When a new wave of ether exchange-traded funds (ETFs) were launched in the U.S. about a month ago, many thought the launch was a flop, especially after headlines reported that investors had pulled out $465 million from these funds. However, a closer look at the numbers tells a different story, and the reality is more optimistic than it seems.
It is important to take into account that the majority of the outflows came from one product: the Grayscale Ethereum Trust (ETHE). This trust was launched in 2017, offering investors a way to invest in Ethereum without buying the cryptocurrency directly, and in July of this year, Grayscale turned the trust into an ETF to keep up with the growing demand for easier ways to invest in digital assets. Nonetheless, the Grayscale ETF charges higher fees compared to the new ether ETFs from companies like BlackRock, Fidelity, and Bitwise, and as a result of this, many investors moved their money from Grayscale to these newer and much cheaper ETFs.
If we exclude these outflows from Grayscale, the picture looks much better. In fact, over $2 billion has flowed into the new ether ETFs within just five weeks. Therefore, despite what the initial numbers suggest, investors are actually very interested in ether.

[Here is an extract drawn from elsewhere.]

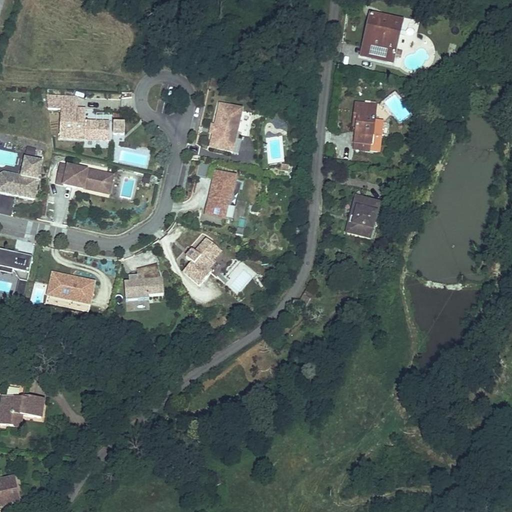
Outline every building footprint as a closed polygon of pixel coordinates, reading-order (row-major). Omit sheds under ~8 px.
[(374,32),(367,60),(393,66),(403,27),(371,19),(368,30),(374,32)] [(362,59),(367,60),(374,32),(368,30),(362,59)] [(434,97),(421,93),(420,101),(433,104),(434,97)] [(75,99),(45,97),(46,110),(59,110),(58,139),(82,140),(83,140),(107,142),(108,124),(84,122),(84,111),(75,111),(75,99)] [(344,108),(344,119),(349,120),(349,126),(348,147),(356,147),(356,153),(375,154),(375,140),(376,124),(369,124),(369,105),(363,105),(362,108),(344,108)] [(234,140),(241,111),(218,106),(213,127),(212,130),(214,130),(213,135),(211,135),(208,148),(231,154),(234,140)] [(123,125),(112,124),(111,135),(123,136),(123,125)] [(83,140),(82,140),(82,148),(107,149),(107,142),(83,140)] [(239,156),(242,142),(234,140),(231,154),(239,156)] [(24,154),(33,157),(35,149),(27,146),(24,154)] [(147,168),(149,150),(120,147),(118,164),(147,168)] [(0,176),(0,195),(37,202),(40,184),(44,163),(26,159),(23,176),(5,173),(0,176)] [(66,166),(59,164),(55,184),(62,185),(66,166)] [(105,174),(66,166),(62,185),(101,194),(105,174)] [(199,166),(197,176),(204,178),(206,167),(199,166)] [(227,208),(233,182),(223,180),(224,175),(214,173),(210,190),(212,190),(211,196),(208,195),(205,211),(211,212),(210,217),(230,222),(233,209),(227,208)] [(112,176),(105,174),(101,194),(108,195),(112,176)] [(233,209),(239,184),(233,182),(227,208),(233,209)] [(345,221),(341,237),(360,242),(370,207),(348,201),(342,220),(345,221)] [(211,261),(219,252),(205,240),(193,253),(191,250),(184,258),(190,263),(181,273),(198,287),(209,273),(206,270),(213,263),(211,261)] [(15,298),(22,299),(32,258),(0,250),(0,268),(12,271),(19,281),(15,298)] [(122,282),(124,301),(147,299),(147,296),(162,295),(161,280),(159,280),(156,265),(135,270),(136,275),(127,276),(127,282),(122,282)] [(12,271),(0,268),(0,273),(11,276),(12,271)] [(73,278),(50,273),(50,276),(72,281),(73,278)] [(50,276),(43,304),(87,313),(93,283),(73,278),(72,281),(50,276)] [(2,423),(18,425),(19,413),(25,414),(43,416),(45,398),(26,396),(25,398),(4,396),(2,423)] [(16,477),(0,479),(0,505),(1,508),(21,504),(16,477)]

Among the new ether ETFs, BlackRock’s iShares Ethereum Trust (ETHA) stands out, having already attracted over $1 billion in net inflows – this is probably due to the company’s strong reputation. Meanwhile, Fidelity’s Ethereum Fund and the Bitwise Ethereum ETF have also seen substantial inflows, with $390 million and $312 million, respectively.
Many may think that these numbers are not as relevant if we compare them to the inflows we witnessed for Bitcoin ETFs when they were first launched, however, it is important to keep in mind that there are factors that could be contributing to this difference. Although Ethereum is the second largest crypto by market value, it is still not as well understood as Bitcoin. Something clear about both cryptos is that they serve different purposes, and this means that the types of investors interested in ether ETFs might not be the same as those drawn to Bitcoin ETFs. Bitcoin is often seen as “digital gold,” a store of value, while Ethereum, on the other hand, is more like a technology platform that supports a wide range of applications.
Ethereum has the ability to support decentralized applications (dApps) such as decentralized finance (DeFi) platforms, non-fungible tokens (NFTs), and smart contracts, and these applications could disrupt traditional industries, which in turn makes Ethereum an attractive investment for those who believe in the technology’s long-term potential.
In regards to the responses from experts on the inflows that ether ETFs have experienced so far, firms like the ETF Store have acknowledged the strong interest in these new ether ETFs. There is a belief that there is a solid demand for these financial products, and many experts anticipate that as more investors become familiar with the potential of Ethereum, the demand for ether ETFs will continue to grow.
In conclusion, while the initial performance of ether ETFs may not have been perceived as strong by some, the substantial investment of over $2 billion in these funds indicates a promising trajectory; and it is only a matter of time before more investors, particularly those seeking stable exposure to a technology-focused digital asset, begin to invest in ether ETFs.